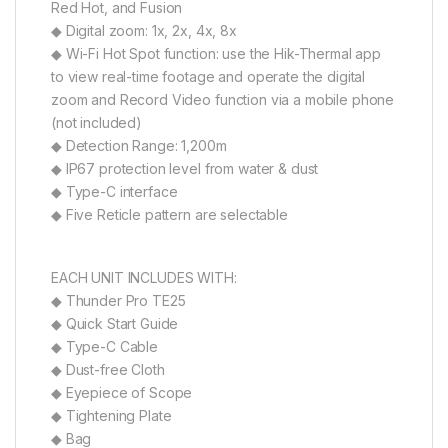
Red Hot, and Fusion
◆ Digital zoom: 1x, 2x, 4x, 8x
◆ Wi-Fi Hot Spot function: use the Hik-Thermal app
to view real-time footage and operate the digital
zoom and Record Video function via a mobile phone
(not included)
◆ Detection Range: 1,200m
◆ IP67 protection level from water & dust
◆ Type-C interface
◆ Five Reticle pattern are selectable
EACH UNIT INCLUDES WITH:
◆ Thunder Pro TE25
◆ Quick Start Guide
◆ Type-C Cable
◆ Dust-free Cloth
◆ Eyepiece of Scope
◆ Tightening Plate
◆ Bag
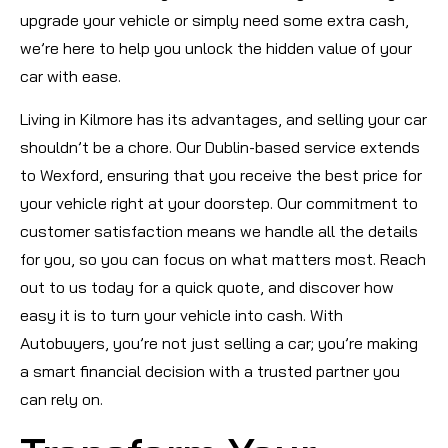
upgrade your vehicle or simply need some extra cash,
we’re here to help you unlock the hidden value of your
car with ease.
Living in Kilmore has its advantages, and selling your car
shouldn’t be a chore. Our Dublin-based service extends
to Wexford, ensuring that you receive the best price for
your vehicle right at your doorstep. Our commitment to
customer satisfaction means we handle all the details
for you, so you can focus on what matters most. Reach
out to us today for a quick quote, and discover how
easy it is to turn your vehicle into cash. With
Autobuyers, you’re not just selling a car; you’re making
a smart financial decision with a trusted partner you
can rely on.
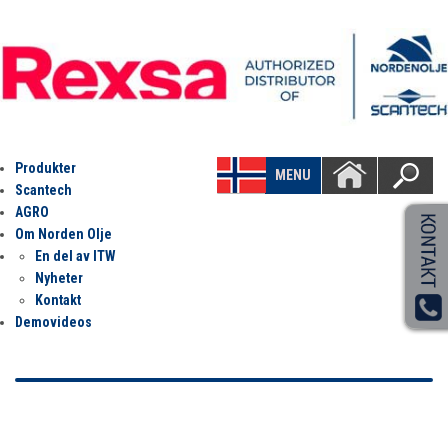
Produkter
MENU
Scantech
AGRO
Om Norden Olje
En del av ITW
Nyheter
Kontakt
Demovideos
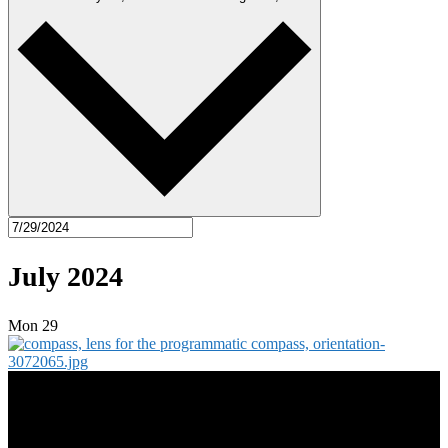
July 2024
Mon
29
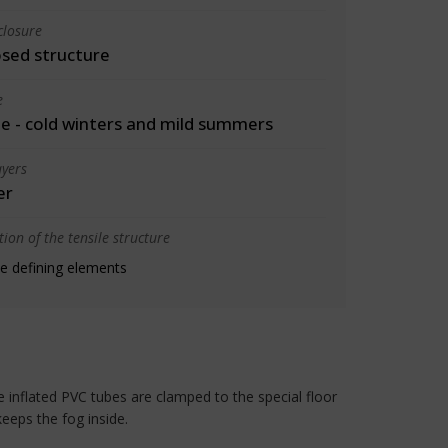
closure
osed structure
e
 - cold winters and mild summers
yers
er
ion of the tensile structure
e defining elements
e inflated PVC tubes are clamped to the special floor
keeps the fog inside.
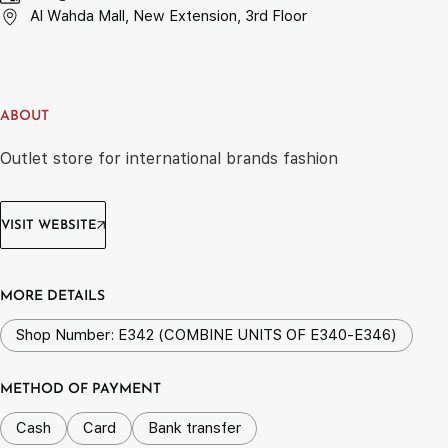
Al Wahda Mall, New Extension, 3rd Floor
ABOUT
Outlet store for international brands fashion
VISIT WEBSITE
MORE DETAILS
Shop Number: E342 (COMBINE UNITS OF E340-E346)
METHOD OF PAYMENT
Cash
Card
Bank transfer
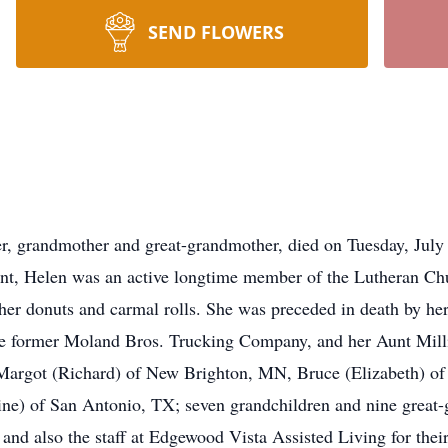
SEND FLOWERS
 grandmother and great-grandmother, died on Tuesday, July 15
dent, Helen was an active longtime member of the Lutheran Ch
 her donuts and carmal rolls. She was preceded in death by he
e former Moland Bros. Trucking Company, and her Aunt Millie
n, Margot (Richard) of New Brighton, MN, Bruce (Elizabeth) 
ne) of San Antonio, TX; seven grandchildren and nine great-
 and also the staff at Edgewood Vista Assisted Living for thei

---

**EXERCISE INSTRUCTIONS:** Take the lines from the one containing "e inflated PVC" through the last line of the listing and repeat them exactly. Omit the pictures.

**SOLUTION:**
e inflated PVC tubes are clamped to the special floor
keeps the fog inside.
Al Wahda Mall, New Extension, 3rd Floor
ABOUT
Outlet store for international brands fashion
VISIT WEBSITE
MORE DETAILS
Shop Number: E342 (COMBINE UNITS OF E340-E346)
METHOD OF PAYMENT
Cash
Card
Bank transfer
SEND FLOWERS
 grandmother and great-grandmother, died on Tuesday, July 15
dent, Helen was an active longtime member of the Lutheran Ch
 her donuts and carmal rolls. She was preceded in death by he
e former Moland Bros. Trucking Company, and her Aunt Millie
n, Margot (Richard) of New Brighton, MN, Bruce (Elizabeth) 
ne) of San Antonio, TX; seven grandchildren and nine great-
 and also the staff at Edgewood Vista Assisted Living for thei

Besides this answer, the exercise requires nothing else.